EAT WELL AND BE HEALTHY
F- Freshen up your food life. Keep fresh fruit, veggies, whole grain products, nuts, nonfat milk and yogurts in your refrigerator or pantry on hand and at home. Fresh foods are always a better option than canned or packaged foods that are filled with sodium and refined sugars.
R- Recognize barriers. It is difficult to say "no" to dark chocolate fudge and cheesy artichoke dip. Know your splurge foods and enjoy them in small quantities. Moderation is key. Serve yourself and use a smaller plate (you can trick your mind into thinking that you are still eating as much food as you usually would eat on a larger plate).

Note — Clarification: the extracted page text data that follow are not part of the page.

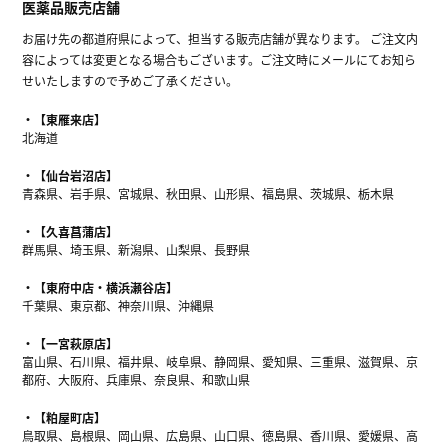
医薬品販売店舗
お届け先の都道府県によって、担当する販売店舗が異なります。 ご注文内
容によっては変更となる場合もございます。ご注文時にメールにてお知ら
せいたしますので予めご了承ください。
【東雁来店】
北海道
【仙台岩沼店】
青森県、岩手県、宮城県、秋田県、山形県、福島県、茨城県、栃木県
【久喜菖蒲店】
群馬県、埼玉県、新潟県、山梨県、長野県
【東府中店・横浜瀬谷店】
千葉県、東京都、神奈川県、沖縄県
【一宮萩原店】
富山県、石川県、福井県、岐阜県、静岡県、愛知県、三重県、滋賀県、京
都府、大阪府、兵庫県、奈良県、和歌山県
【粕屋町店】
鳥取県、島根県、岡山県、広島県、山口県、徳島県、香川県、愛媛県、高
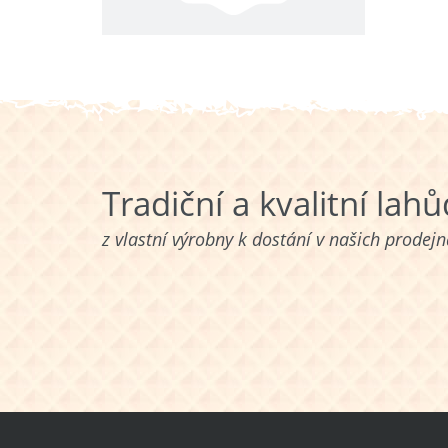
Tradiční a kvalitní lah
z vlastní výrobny k dostání v našich prodej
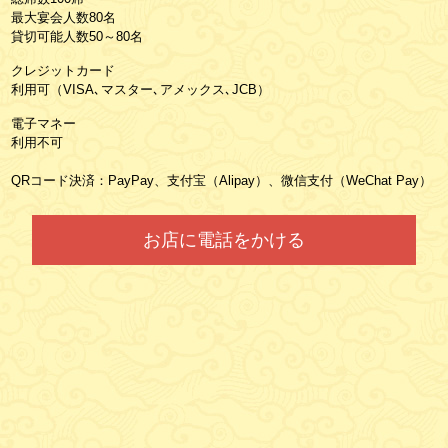
最大宴会人数80名
貸切可能人数50～80名
クレジットカード
利用可（VISA､マスター､アメックス､JCB）
電子マネー
利用不可
QRコード決済：PayPay、支付宝（Alipay）、微信支付（WeChat Pay）
お店に電話をかける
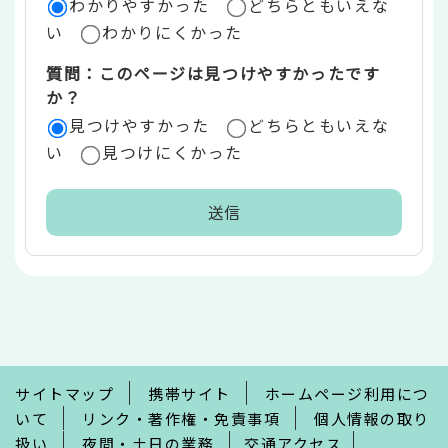
ア
わかりやすかった
どちらともいえな
い
わかりにくかった
質問：このページは見つけやすかったです
か？
見つけやすかった
どちらともいえな
い
見つけにくかった
本
文
こ
こ
ま
で
サイトマップ
携帯サイト
ホームページ利用につ
いて
リンク・著作権・免責事項
個人情報の取り
扱い
夜間・土日の業務
交通アクセス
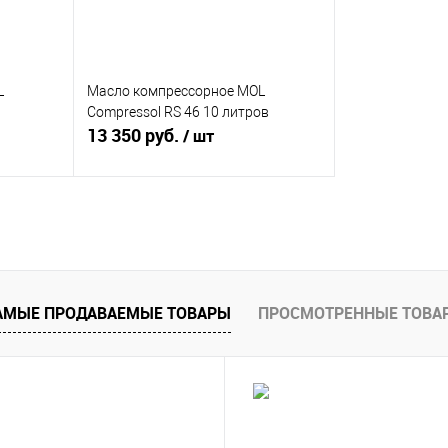
L
Масло компрессорное MOL
Compressol RS 46 10 литров
13 350 руб.
/ шт
исаться
Купить
внению
Купить в 1 клик
К сравнению
тупно
В избранное
В
АМЫЕ ПРОДАВАЕМЫЕ ТОВАРЫ
ПРОСМОТРЕННЫЕ ТОВА
наличии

E- Enjoy the taste of eating well! Some foods actually help in weight loss and maintenance (i.e. broth based soups, veggies, fruits and whole grains fill you up without filling you out!) Get your antioxidants in by eating brightly colored fruits and vegetables. Try different foods to ensure adequate intake of all your vitamins and minerals.
S- Start new habits. Keep track of your daily food and beverage intake, as well as physical activity regimen with a diary. Become more familiar with portion sizes to avoid overeating. Try fitting at least 30 minutes of physical activity into your day. For example, take the stairs instead of the elevator.
H- Have a plan! Eat a hearty breakfast daily. It's the most important meal of the day and it will give you the energy you need to start your day and refuel from your overnight fast. Schedule time to take a walk, bike, swim, or do yoga. If you're going to a potluck, bring a salad or vegetable side dish. If you overeat one day, exercise and cut back on what you eat the next day. Keep a healthy snack on hand or in your car to hold you over so that if the munchies hit, you will not have to go to a fast food restaurant or nearest convenient store. Remember, successful long-term weight control is a balancing act! It will not happen overnight.
*Energize your eating. Skipping meals is like forgetting to put gas in your car. Eating small, frequent meals helps prevent an energy crisis and mood swings through stressful times. Stress can also increase your blood sugars, and increase fat storage.
*Liquid energy. Maybe you feel fatigued because you're dehydrated, which can cause tiredness and slow down your metabolism. 8-10 glasses of water per day or other unsweetened beverages are recommended. (Note: fruits and vegetables contain water and count towards your total daily fluid intake as well).
*Nightcaps may lead to nodding off the next day. A night of holiday cocktails may make it easy to fall asleep at night, but studies show that alcohol can prevent a deep sleep and disrupt sleep patterns that can lead to fatigue the next day. Keep it in moderation and avoid caffeine-containing mixers such as soda or energy drinks (red bull).